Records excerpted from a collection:
----------------------------------------

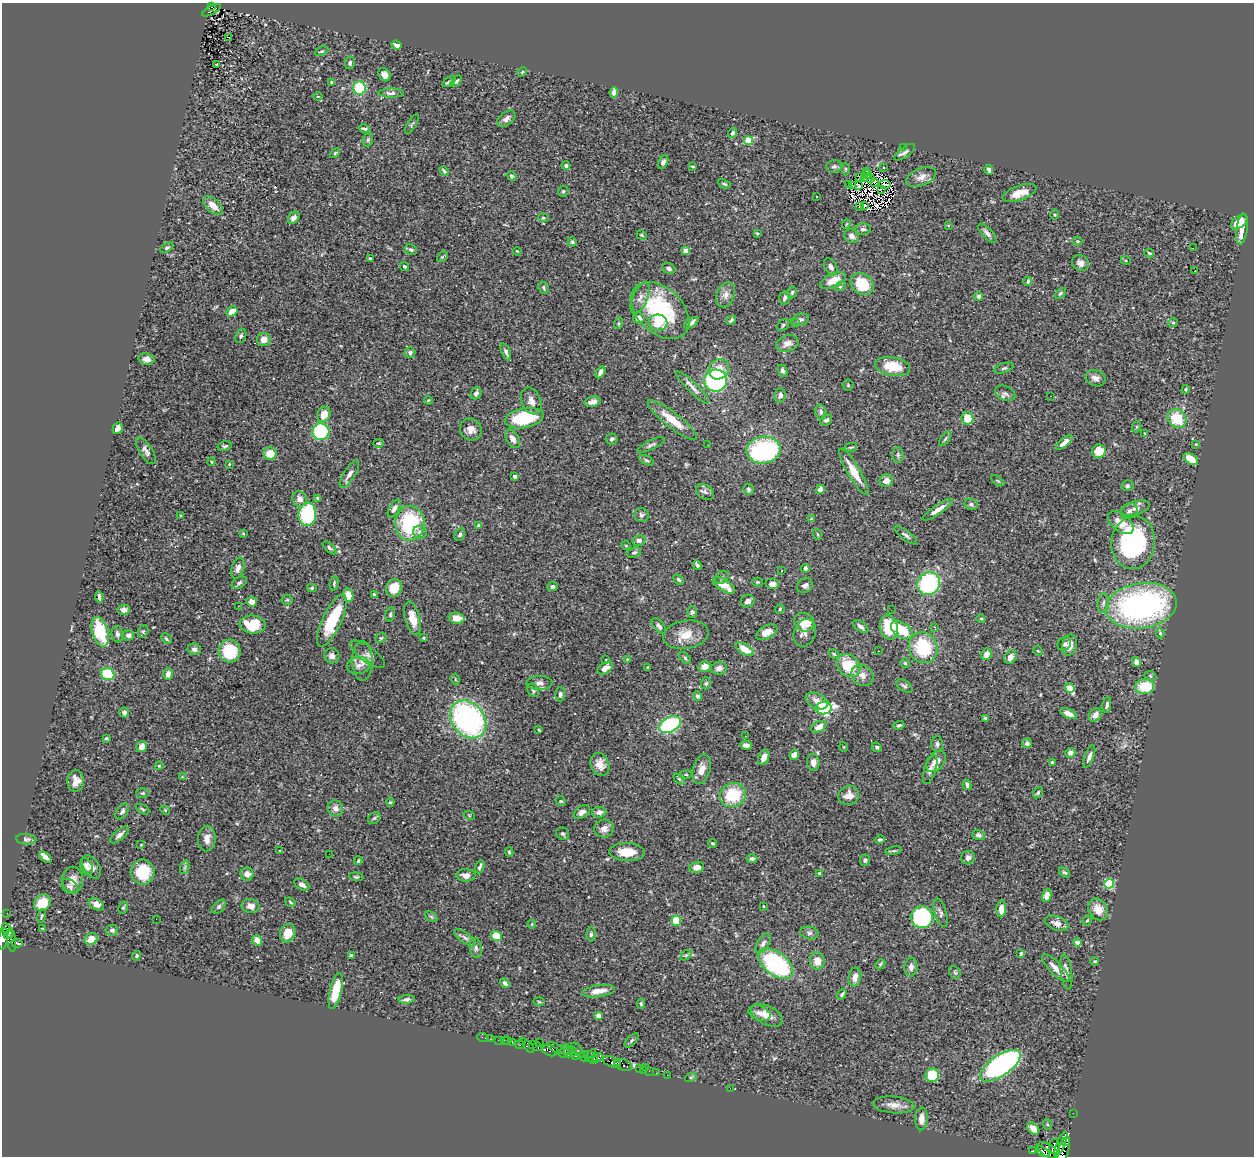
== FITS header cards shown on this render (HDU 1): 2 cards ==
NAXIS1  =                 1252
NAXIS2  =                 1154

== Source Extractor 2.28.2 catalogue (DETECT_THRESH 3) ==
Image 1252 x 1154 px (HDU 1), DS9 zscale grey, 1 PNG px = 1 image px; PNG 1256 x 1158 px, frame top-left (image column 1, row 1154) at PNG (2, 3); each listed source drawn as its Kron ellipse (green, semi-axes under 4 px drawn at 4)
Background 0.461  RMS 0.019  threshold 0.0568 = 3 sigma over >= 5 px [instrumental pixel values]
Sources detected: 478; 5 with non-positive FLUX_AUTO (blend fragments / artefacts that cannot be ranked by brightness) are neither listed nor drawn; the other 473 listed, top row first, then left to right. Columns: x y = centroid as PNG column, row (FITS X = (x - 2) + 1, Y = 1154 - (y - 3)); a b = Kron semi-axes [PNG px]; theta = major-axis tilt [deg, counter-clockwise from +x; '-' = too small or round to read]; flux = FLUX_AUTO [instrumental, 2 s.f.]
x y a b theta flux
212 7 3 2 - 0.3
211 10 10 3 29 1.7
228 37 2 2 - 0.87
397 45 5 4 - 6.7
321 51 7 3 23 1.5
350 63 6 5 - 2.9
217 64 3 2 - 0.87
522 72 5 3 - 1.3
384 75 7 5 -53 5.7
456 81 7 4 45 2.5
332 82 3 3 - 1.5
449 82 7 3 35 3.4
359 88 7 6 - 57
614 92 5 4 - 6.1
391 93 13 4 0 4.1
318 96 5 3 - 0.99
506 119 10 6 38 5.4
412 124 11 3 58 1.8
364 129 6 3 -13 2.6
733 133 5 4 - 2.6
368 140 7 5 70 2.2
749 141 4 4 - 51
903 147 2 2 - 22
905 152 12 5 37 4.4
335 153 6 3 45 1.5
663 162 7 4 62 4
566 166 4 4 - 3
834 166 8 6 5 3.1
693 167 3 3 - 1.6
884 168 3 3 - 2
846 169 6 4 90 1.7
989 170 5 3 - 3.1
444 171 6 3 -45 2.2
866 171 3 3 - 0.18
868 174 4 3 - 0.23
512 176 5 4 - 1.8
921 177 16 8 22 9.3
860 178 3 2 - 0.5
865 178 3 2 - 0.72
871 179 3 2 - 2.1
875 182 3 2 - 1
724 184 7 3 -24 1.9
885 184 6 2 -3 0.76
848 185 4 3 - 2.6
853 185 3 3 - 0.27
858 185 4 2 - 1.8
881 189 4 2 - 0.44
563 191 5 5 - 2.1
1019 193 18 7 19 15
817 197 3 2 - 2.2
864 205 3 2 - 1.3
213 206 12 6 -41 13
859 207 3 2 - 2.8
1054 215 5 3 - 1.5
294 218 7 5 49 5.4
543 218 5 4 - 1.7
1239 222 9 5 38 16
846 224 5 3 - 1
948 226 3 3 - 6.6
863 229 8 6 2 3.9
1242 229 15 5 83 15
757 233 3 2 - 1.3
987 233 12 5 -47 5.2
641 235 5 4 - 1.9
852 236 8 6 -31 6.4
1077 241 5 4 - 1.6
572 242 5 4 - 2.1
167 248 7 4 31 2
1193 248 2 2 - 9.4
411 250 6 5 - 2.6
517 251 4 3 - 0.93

----------------------------------------

▶ **Aim of the exercise**:
Please copy everything from the line containing "Source Extractor 2.28.2" down to the line containing "[instrumental pixel values]", substituting "red" for "green" and leaving the rest unchanged.

▶ **Correct answer**:
== Source Extractor 2.28.2 catalogue (DETECT_THRESH 3) ==
Image 1252 x 1154 px (HDU 1), DS9 zscale grey, 1 PNG px = 1 image px; PNG 1256 x 1158 px, frame top-left (image column 1, row 1154) at PNG (2, 3); each listed source drawn as its Kron ellipse (red, semi-axes under 4 px drawn at 4)
Background 0.461  RMS 0.019  threshold 0.0568 = 3 sigma over >= 5 px [instrumental pixel values]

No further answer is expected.